Questions:
#1 Output the passage of the Assembly transcript that begins at the words "MR COE: Minister, when" and stops after "other community facilities.", copying it word for word.
#2 List every person who speaks in the Assembly transcript, giving each name as it appears.

Text:
MR COE: Minister, when does the government expect to make a decision regarding the plans, and what are the potential uses that you envisage within the CFZ?
MR BARR: The government will make a decision after the consultation period has concluded and we have had an opportunity to consider the range of options. In relation to the range of options that are available under the community facility zone, I would invite the shadow minister for planning to look at the territory plan, which I am sure he is familiar with, which outlines the range of potential uses for the site, which range from supported accommodation through to a range of other community facilities.
Transport—ride-share services
MS FITZHARRIS: My question is to the Chief Minister. Chief Minister, could you update the Assembly on the progress of the government’s reforms of the on-demand transport industry?

Given information:
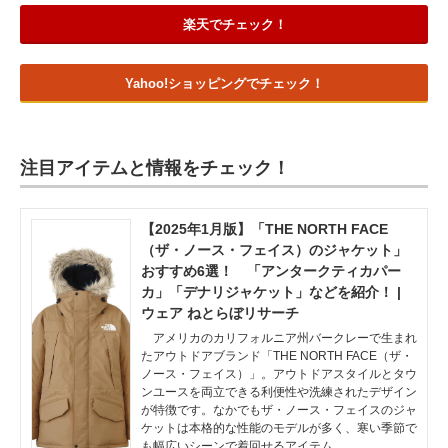
楽天でチェック！
Yahoo!ショッピングでチェック！
注目アイテムと情報をチェック！
【2025年1月版】「THE NORTH FACE
（ザ・ノース・フェイス）のジャケット」
おすすめ6選！ 「アンタークティカパー
カ」「デナリジャケット」などを紹介！ |
ウェア ねとらぼリサーチ
アメリカのカリフォルニア州バークレーで生まれ
たアウトドアブランド「THE NORTH FACE（ザ・
ノース・フェイス）」。アウトドアスタイルとタウ
ンユースを両立できる利便性や洗練されたデザイン
が特徴です。なかでもザ・ノース・フェイスのジャ
ケットは本格的な性能のモデルが多く、寒い季節で
も幅広いシーンで着回せるアイテム…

Exercise answers:
#1
MR COE: Minister, when does the government expect to make a decision regarding the plans, and what are the potential uses that you envisage within the CFZ?
MR BARR: The government will make a decision after the consultation period has concluded and we have had an opportunity to consider the range of options. In relation to the range of options that are available under the community facility zone, I would invite the shadow minister for planning to look at the territory plan, which I am sure he is familiar with, which outlines the range of potential uses for the site, which range from supported accommodation through to a range of other community facilities.

#2
MR COE
MR BARR
MS FITZHARRIS